# The sign problem is not caused by rapid oscillations

It’s tempting to think that the sign problem is due to rapid oscillations of the integrand. In fact, the Wikipedia article on the topic basically says as much:

In applied mathematics, the numerical sign problem is the problem of numerically evaluating the integral of a highly oscillatory function of a large number of variables.

It’s easy to pick up on this intuition. An easy way to obtain a sign problem in one dimension is to consider the integral $$ I(\xi) = \int dx\; e^{-x^2}\cos\left(\xi x\right)\text. $$ This integral has no sign problem at $\xi = 0$, of course, and the sign problem gets exponentially worse as we increase $|\xi|$. Simultaneously, the oscillations of the integrand get more and more rapid.

As far as I can tell, though, the general intuition that rapid oscillations are the fundamental cause of the “hard” sign problem is just *not true*.

Let’s start looking at another unrealistic example in one dimension. I won’t bother finding a “nice” analytic form to demonstrate, because the difficulty of the sign problem does not usually have anything to do with the analytic structure of the integrand. Here’s a simple integrand with a sign problem:
$$
f(x) = e^{-|x|}\begin{cases}
1&x \le 0\\

\epsilon-1&x > 0
\end{cases}
$$
The integral $\int f$ is proportional to $\epsilon$, while the quenched integral is always of order unity. As a result, we have $\langle\sigma\rangle \sim \epsilon$, and the sign problem can be made arbitrarily bad without ever making the oscillations more rapid. A similar example is the integral of $\epsilon + \cos \theta$ that features here. The mean-field restriction of the Thirring model has similar behavior, see here.

What creates the sign problem in all these cases is not the rapidness of the oscillations, but rather the fact that there are two regions that cancel each other. One region has positive sign, one has negative sign, and in order to work out the cancellations to decide whether the net integral is positive or negative, each region’s integral must be measured to very high precision. This problem is independent of the shapes of the regions. Even when we know exactly how to sample from the positive region alone, and exactly how to sample from the negative region alone, we still cannot solve the sign problem easily!
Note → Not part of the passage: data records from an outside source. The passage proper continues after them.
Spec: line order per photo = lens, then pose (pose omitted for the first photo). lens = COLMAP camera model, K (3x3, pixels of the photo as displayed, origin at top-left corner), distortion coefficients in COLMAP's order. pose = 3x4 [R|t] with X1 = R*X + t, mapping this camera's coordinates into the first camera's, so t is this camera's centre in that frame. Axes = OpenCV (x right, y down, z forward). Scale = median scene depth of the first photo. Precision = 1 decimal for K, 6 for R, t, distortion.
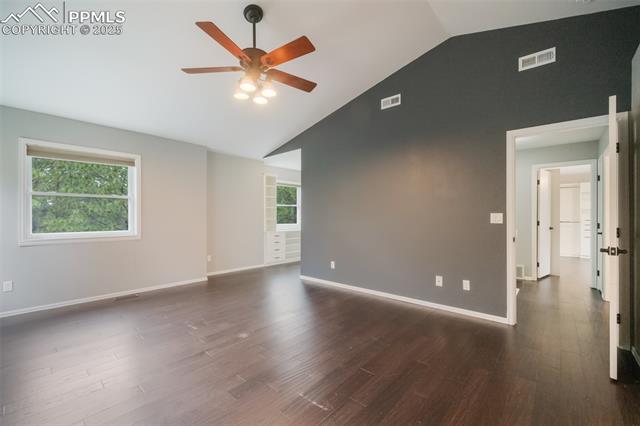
lens RADIAL K [[276.1, 0, 319.5], [0, 276.1, 215.3], [0, 0, 1]] dist [0.038438, 0.000222]
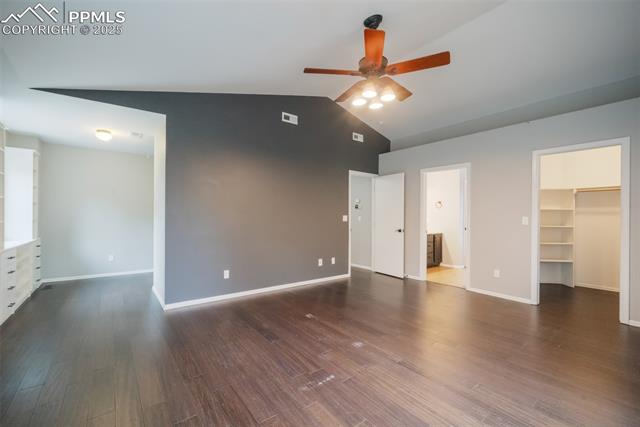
lens RADIAL K [[266.2, 0, 318.4], [0, 266.2, 214.4], [0, 0, 1]] dist [-0.003125, -0.000075]
pose [[0.202708, 0.005119, 0.979226, -0.936696], [-0.013509, 0.999906, -0.002430, -0.008052], [-0.979146, -0.012736, 0.202758, 0.754481]]
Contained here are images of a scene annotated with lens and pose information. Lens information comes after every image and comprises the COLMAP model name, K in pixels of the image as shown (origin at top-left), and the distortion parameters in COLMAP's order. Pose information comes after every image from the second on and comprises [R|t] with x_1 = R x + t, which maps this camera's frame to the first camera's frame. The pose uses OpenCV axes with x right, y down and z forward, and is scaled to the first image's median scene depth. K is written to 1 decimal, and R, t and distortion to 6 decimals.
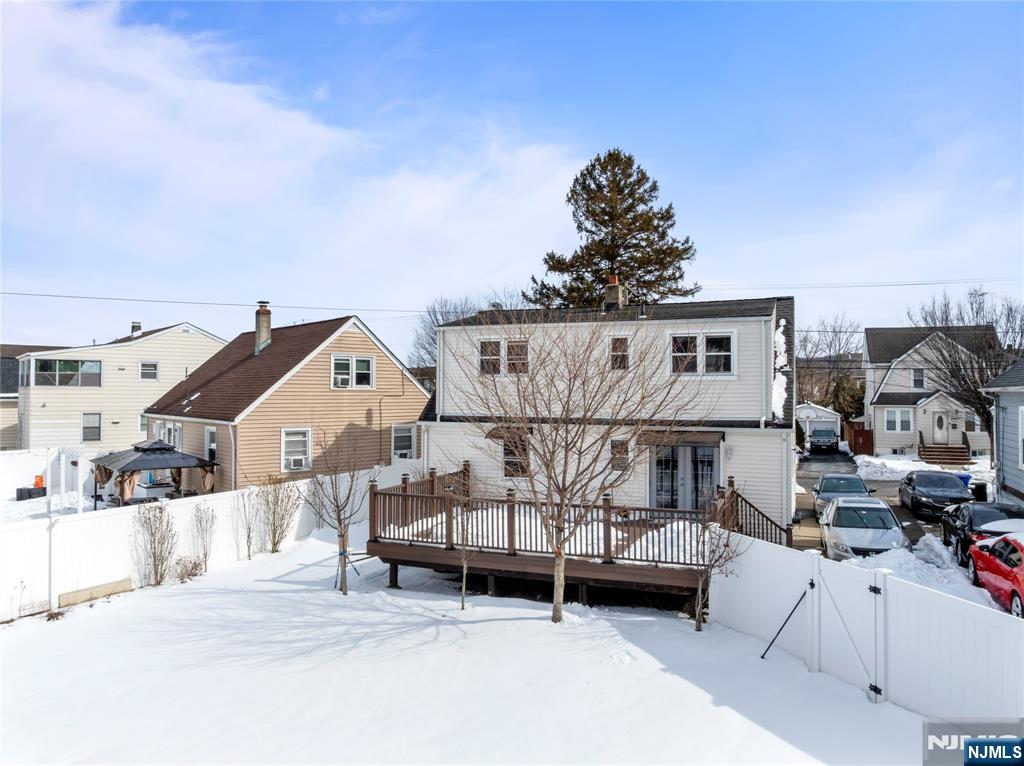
lens RADIAL K [[719.8, 0, 511.1], [0, 719.8, 384.5], [0, 0, 1]] dist [-0.012506, -0.001681]
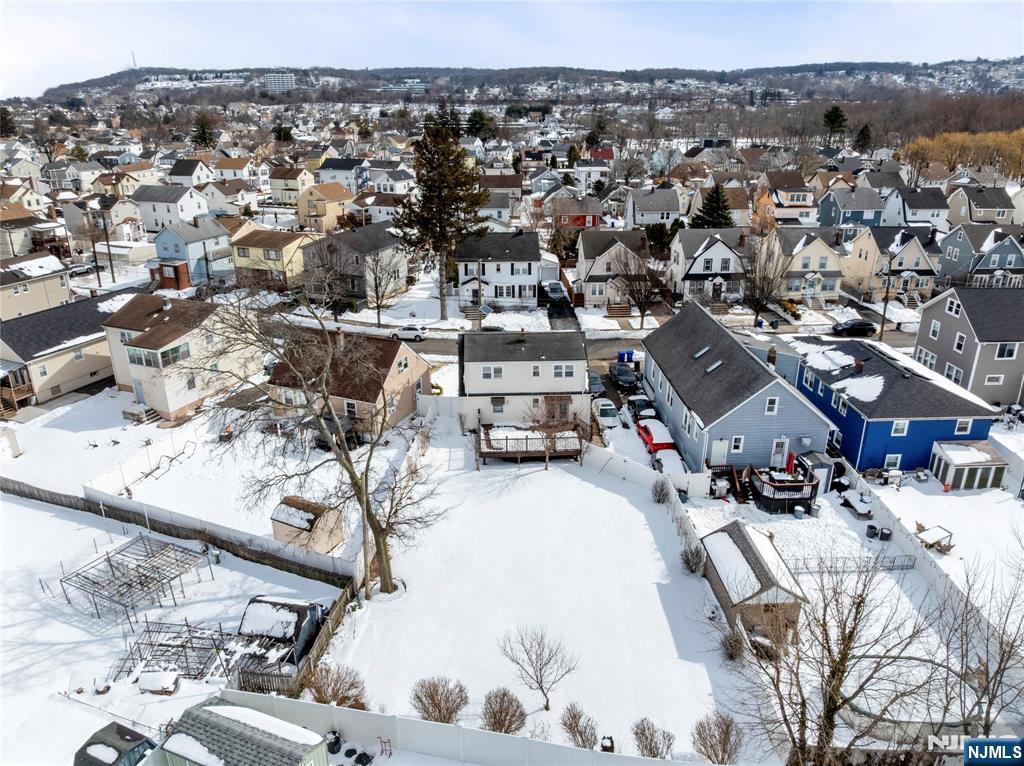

Now, these are only one-dimensional integrals, and have little to do with the interesting “physical” sign problems. What about a realistic example? Let’s consider a scalar path integral obtained by Trotterizing $e^{-i H t}$ for the harmonic oscillator (although little would change if we switched to an interacting scalar field theory). The path integral is
$$
\int \mathcal D \phi\; e^{i S}\text{, with }
S = \int dx\; \frac 1 2 \left(\partial\phi\right)^2 - \frac{m^2}{2} \phi^2
$$
This is a pretty typical example of a sign problem that’s hard to solve in practice. Does it feature rapid oscillations of the integrand? The “speed” with which the integrand is oscillating is easily measured by the derivative of the imaginary part of the action: $\frac{\partial}{\partial \phi} S_I$. This is not particularly large! In fact, this derivative gets no larger as we increase the number of sites on the lattice, while the sign problem is exponentially bad in the number of sites. Meanwhile, this derivative *does* become large as we take $m$ to be small, which does not make the sign problem particularly worse.

One last way to phrase this, hearkening back to what I said earlier about the sign problem being independent of the shapes of the positive and negative regions. Suppose you are asked not to calculate an integral, but a sum of two integrals: $$ \sigma = \int dx\;f(x) + \int dy\;g(y)\text. $$ Each integrand by itself is perfectly well behaved and sign-problem-free. However, $f(x) < 0$ for all $x$, and $g(y) > 0$ for all $y$. Can you compute the sum efficiently? Monte Carlo methods will yield each integral individually with some error bars — which will overlap, so we will have a hard time deciding whether $\sigma > 0$. You can try pairing points off, but in general $f(x) + g(x)$ may be positive or negative, so we just create an ordinary sign problem again unless we know of a special pairing with nice properties.

And, of course, this sort of sign problem has no oscillations at all.